The average number of cells in 1 mm2 of brain tissue varies depending on the location of the site. For example, in the parietal lobe the number of cells is 2 times greater than in the frontal region. When diagnosed with multiple sclerosis, the number of glial cells in areas not affected by the demyelination process may increase by about 3 times. In patients with drug addiction, the proportion of glial cells increases approximately 2 times.

With dyscirculatory encephalopathy, this indicator increases slightly. Foci of gliosis arise as a reaction of neuroglia to damage to nervous tissue or changes in the functioning conditions of the brain. The mitotic activity of gliocytes increases in response to the development of pathological processes in the tissues of the central nervous system. Gliotic foci are a consequence of the process of restoration of destroyed brain tissue. However, the functions of areas of restored tissue are not always adequate to normal physiological processes.

The reason for the incomplete correspondence of functions lies in the underdevelopment of glial cells, which, having not reached maturity and a normal level of functioning, undergo apoptosis (a regulated process of cell death). Similar phenomena are most clearly observed in multiple sclerosis. What is dangerous for humans is not the process of glial transformations itself, but rather its scale and incompleteness associated with the interruption of the normal development of gliocytes.

Classification

The classification is based on the nature of the proliferation of glial cells and their localization.

Based on morphological characteristics, the following are distinguished:

  • The isomorphic form is characterized by an ordered proliferation of neuroglia.
  • Anisomorphic form - has a pronounced cellular structure and is characterized by chaotic growth; most often localized subcortically/paraventricularly. Periventricular gliosis - formed in the ventricles of the brain. Often periventricular gliosis is accompanied by the development of cysts. Fibrous form—the predominance of the fibrous type structure is noted.

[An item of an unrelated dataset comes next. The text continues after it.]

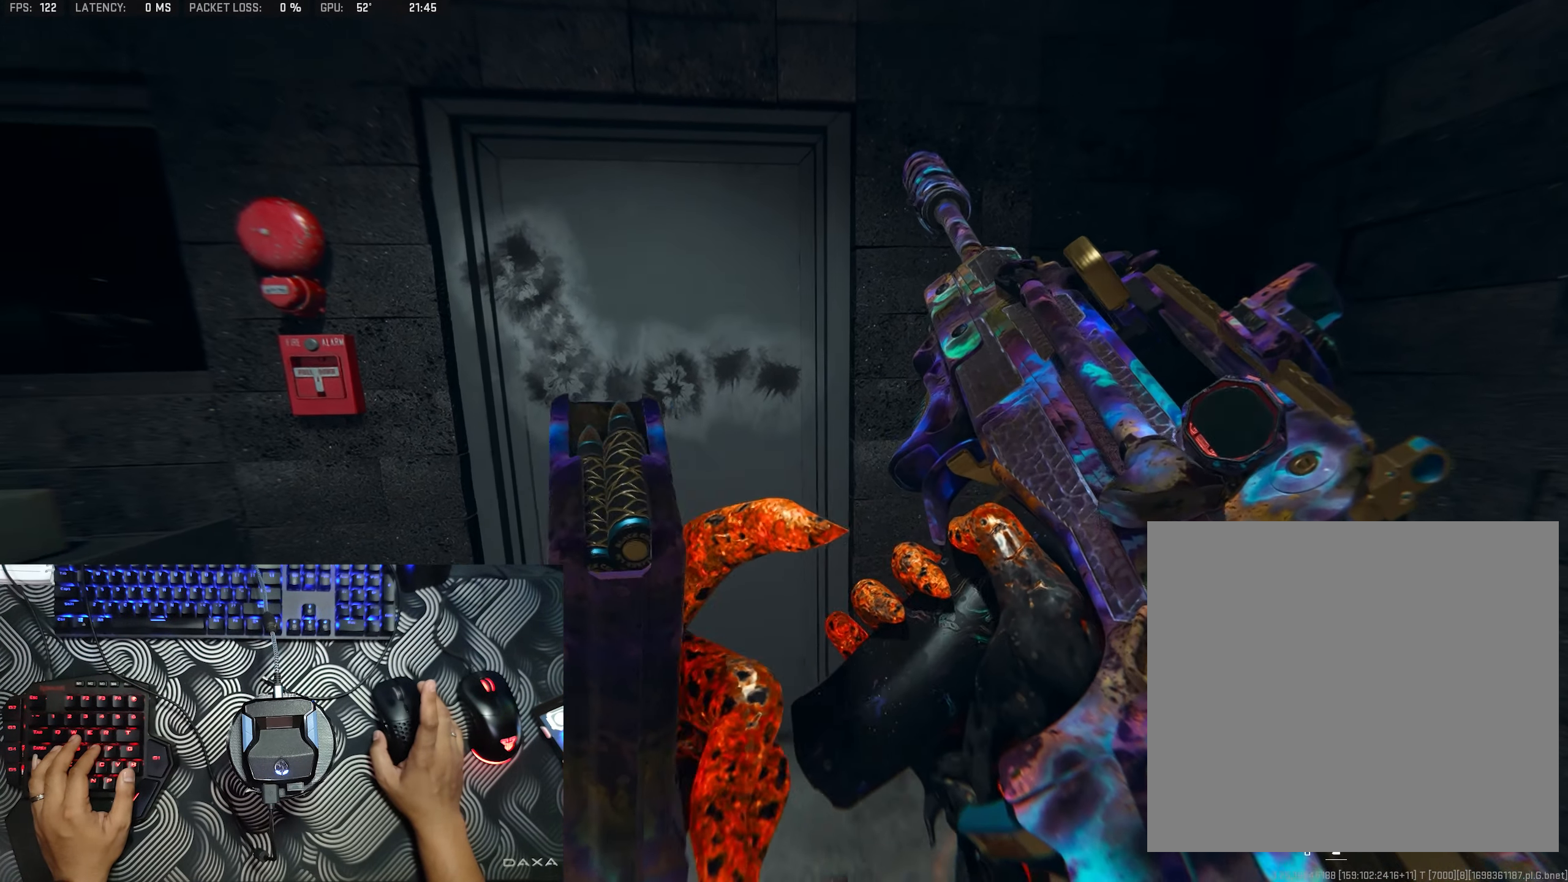
{"buttons": ["L2", "R2"], "left_stick": "center", "right_stick": "center", "events": []}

According to the localization of the pathological process, the following are distinguished:

  • Periventricular gliosis - glial cells are formed in the ventricles of the brain. Periventricular gliosis is often accompanied by the development of cysts.
  • Perivascular (vascular) gliosis is the growth of glia along atherosclerotic vessels. It is often diagnosed on MRI as microangiopathy with the presence of foci of gliosis.
  • Subependymal gliosis is predominantly localized on the inner lining of the ventricles of the brain.
  • Marginal gliosis - located on the surface of the brain.
  • Marginal gliosis - foci of degeneration are localized in the intrathecal region.

Based on quantitative criteria, single and multiple foci of gliosis are distinguished. Histologically, hypodense (without a definite structure, cannot be stained) and hyperintense (clearly structured, well stained) areas of gliosis are distinguished.

Based on the nature of the process/prevalence, the following are distinguished:

  • A focal type of flow, involving a limited area of ​​the brain (usually in the temporal/parietal regions).
  • Diffuse type of course - characterized by multiple lesions of various sizes/localizations. Most often of vascular origin and may have the appearance of a cystic-gliotic formation.

Diagnosis of cerebral gliosis

In most cases, the disease is verified by chance during an MRI or CT scan of the brain. The form is not dangerous. A repeat examination after a few months is carried out in order to study old glial areas. The absence of an increase in size indicates a favorable prognosis.

MR and CT angiography with a contrast agent helps to identify the vascular genesis of the nosology. Electroencephalography (EEG) determines or excludes changes in cerebral activity. The procedure is prescribed for the occurrence of epileptic seizures and muscle cramps.

Practice shows a predominant transformation of neuroglia during aging in the frontal lobes.

Causes

The pathological process of replacing neurons with neuroglial cells may be based on a variety of reasons:

  • Age-related changes caused by the natural process of neuron death.
  • Diseases of hereditary origin - lysosomal storage disease ( Tay-Sachs disease ), inherited in an autosomal recessive manner, characterized by massive death of neurons in children, which is the cause of their death); genetically determined pathology - tuberous sclerosis .
  • Birth injuries at birth.
  • Traumatic brain injuries.
  • Multiple sclerosis (destruction of myelin and the formation of foci of demyelination in various brain structures).
  • Cerebral infarction (ischemic stroke).
  • Hemorrhagic stroke is a hemorrhage into the structures of the brain, which forms foci of gliosis of vascular origin.
  • Brain swelling.
  • Epilepsy.
  • Arterial hypertension/encephalopathy caused by a persistent increase in blood pressure.
  • Neuroinfections ( encephalitis , meningitis ). oxygen starvation of brain tissue ( hypoxia ).
  • Hypoglycemia (low blood sugar).
  • Surgical interventions on brain structures.
  • Atherosclerosis of cerebral arteries.
  • Abuse of products containing animal fat.

Causes of gliotic changes

Hereditary predisposition is considered one of the main (25% of cases) causes of the development of gliosis. The occurrence of gliosis changes is associated with the following diseases affecting brain tissue:

  1. Multiple and tuberculous sclerosis.
  2. Encephalitis and encephalopathies of various etiologies.
  3. Oxygen starvation (hypoxia).
  4. Status epilepticus.
  5. Arterial hypertension occurring in a chronic form.
  6. Diabetes mellitus and other metabolic disorders.
  7. Drug use.
  8. Neuroinfections occurring in acute and chronic forms.
  9. Cerebrovascular pathologies.
  10. Neurodegenerative processes.
  11. Chronic renal failure.
  12. Phakomatoses (hereditary, chronic diseases characterized by damage to the central nervous system, skin, visual organs and other body systems).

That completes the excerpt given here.